■ **MATERIAL FOR THE TASK**:
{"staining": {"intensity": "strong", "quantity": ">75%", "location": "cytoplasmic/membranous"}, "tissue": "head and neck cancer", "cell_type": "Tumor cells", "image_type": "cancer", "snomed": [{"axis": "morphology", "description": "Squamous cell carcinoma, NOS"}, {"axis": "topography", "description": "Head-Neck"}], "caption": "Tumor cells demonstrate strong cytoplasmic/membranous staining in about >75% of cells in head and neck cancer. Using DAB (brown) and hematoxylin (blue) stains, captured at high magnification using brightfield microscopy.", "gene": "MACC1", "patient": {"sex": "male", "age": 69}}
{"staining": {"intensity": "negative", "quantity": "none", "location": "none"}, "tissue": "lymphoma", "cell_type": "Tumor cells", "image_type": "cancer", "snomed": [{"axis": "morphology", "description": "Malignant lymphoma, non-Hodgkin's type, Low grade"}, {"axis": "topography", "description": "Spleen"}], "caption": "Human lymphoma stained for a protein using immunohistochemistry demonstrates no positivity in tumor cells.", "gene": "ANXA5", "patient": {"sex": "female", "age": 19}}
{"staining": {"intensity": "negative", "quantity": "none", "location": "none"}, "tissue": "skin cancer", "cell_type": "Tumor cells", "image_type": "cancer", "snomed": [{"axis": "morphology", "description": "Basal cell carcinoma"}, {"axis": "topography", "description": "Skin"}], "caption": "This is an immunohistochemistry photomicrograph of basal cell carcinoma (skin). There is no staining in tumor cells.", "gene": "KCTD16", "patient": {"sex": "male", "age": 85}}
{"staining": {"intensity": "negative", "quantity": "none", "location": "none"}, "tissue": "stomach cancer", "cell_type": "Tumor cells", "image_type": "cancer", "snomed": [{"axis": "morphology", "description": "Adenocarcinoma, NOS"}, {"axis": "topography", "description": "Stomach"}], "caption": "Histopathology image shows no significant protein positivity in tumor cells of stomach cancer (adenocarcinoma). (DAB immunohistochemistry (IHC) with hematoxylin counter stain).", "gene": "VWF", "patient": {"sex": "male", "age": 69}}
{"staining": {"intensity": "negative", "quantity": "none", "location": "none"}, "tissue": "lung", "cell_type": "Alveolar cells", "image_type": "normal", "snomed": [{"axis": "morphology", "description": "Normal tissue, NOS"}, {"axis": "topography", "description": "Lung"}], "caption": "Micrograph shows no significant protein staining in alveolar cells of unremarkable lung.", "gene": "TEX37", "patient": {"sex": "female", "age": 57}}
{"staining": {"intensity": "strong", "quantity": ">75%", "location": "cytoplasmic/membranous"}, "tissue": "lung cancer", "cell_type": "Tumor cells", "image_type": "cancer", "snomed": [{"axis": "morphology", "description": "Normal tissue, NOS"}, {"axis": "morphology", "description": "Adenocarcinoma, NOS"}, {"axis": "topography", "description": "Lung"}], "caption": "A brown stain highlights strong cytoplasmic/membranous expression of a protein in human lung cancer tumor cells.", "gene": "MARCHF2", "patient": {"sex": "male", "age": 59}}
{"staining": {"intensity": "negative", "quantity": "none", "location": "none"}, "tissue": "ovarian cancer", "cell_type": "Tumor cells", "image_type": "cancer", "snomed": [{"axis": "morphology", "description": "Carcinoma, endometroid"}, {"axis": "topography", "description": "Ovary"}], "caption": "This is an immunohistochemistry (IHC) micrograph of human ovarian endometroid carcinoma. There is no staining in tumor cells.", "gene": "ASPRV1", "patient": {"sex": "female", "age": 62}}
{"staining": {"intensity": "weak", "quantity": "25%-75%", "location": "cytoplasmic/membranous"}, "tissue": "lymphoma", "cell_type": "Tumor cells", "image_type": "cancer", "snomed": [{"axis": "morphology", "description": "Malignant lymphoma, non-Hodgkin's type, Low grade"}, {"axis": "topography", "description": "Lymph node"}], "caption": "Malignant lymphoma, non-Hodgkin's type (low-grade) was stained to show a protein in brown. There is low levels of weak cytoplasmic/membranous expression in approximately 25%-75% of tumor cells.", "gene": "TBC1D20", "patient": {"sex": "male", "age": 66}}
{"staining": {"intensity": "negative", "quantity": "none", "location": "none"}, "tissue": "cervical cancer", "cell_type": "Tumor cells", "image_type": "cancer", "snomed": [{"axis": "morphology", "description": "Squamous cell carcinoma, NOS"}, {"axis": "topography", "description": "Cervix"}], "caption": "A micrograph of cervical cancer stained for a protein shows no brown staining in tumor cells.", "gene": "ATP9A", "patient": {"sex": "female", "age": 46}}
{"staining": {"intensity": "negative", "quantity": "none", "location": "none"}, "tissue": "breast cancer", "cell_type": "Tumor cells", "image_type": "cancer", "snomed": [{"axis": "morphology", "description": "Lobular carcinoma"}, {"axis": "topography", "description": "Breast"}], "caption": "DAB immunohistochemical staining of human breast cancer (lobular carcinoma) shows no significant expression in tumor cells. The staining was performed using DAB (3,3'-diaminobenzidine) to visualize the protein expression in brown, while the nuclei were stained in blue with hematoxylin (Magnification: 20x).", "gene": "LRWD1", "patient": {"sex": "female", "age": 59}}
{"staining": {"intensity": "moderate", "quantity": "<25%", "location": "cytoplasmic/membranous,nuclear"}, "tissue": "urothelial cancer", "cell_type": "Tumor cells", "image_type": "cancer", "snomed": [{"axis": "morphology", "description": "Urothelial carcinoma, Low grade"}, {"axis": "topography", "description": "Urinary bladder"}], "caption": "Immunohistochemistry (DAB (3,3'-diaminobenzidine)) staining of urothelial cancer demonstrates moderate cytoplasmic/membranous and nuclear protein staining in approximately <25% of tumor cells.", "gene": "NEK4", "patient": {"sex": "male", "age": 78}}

■ **YOUR GOAL**:
Check each line above for "Normal" and return the ones that have it.

■ **WRITTEN ANSWER**:
{"staining": {"intensity": "negative", "quantity": "none", "location": "none"}, "tissue": "lung", "cell_type": "Alveolar cells", "image_type": "normal", "snomed": [{"axis": "morphology", "description": "Normal tissue, NOS"}, {"axis": "topography", "description": "Lung"}], "caption": "Micrograph shows no significant protein staining in alveolar cells of unremarkable lung.", "gene": "TEX37", "patient": {"sex": "female", "age": 57}}
{"staining": {"intensity": "strong", "quantity": ">75%", "location": "cytoplasmic/membranous"}, "tissue": "lung cancer", "cell_type": "Tumor cells", "image_type": "cancer", "snomed": [{"axis": "morphology", "description": "Normal tissue, NOS"}, {"axis": "morphology", "description": "Adenocarcinoma, NOS"}, {"axis": "topography", "description": "Lung"}], "caption": "A brown stain highlights strong cytoplasmic/membranous expression of a protein in human lung cancer tumor cells.", "gene": "MARCHF2", "patient": {"sex": "male", "age": 59}}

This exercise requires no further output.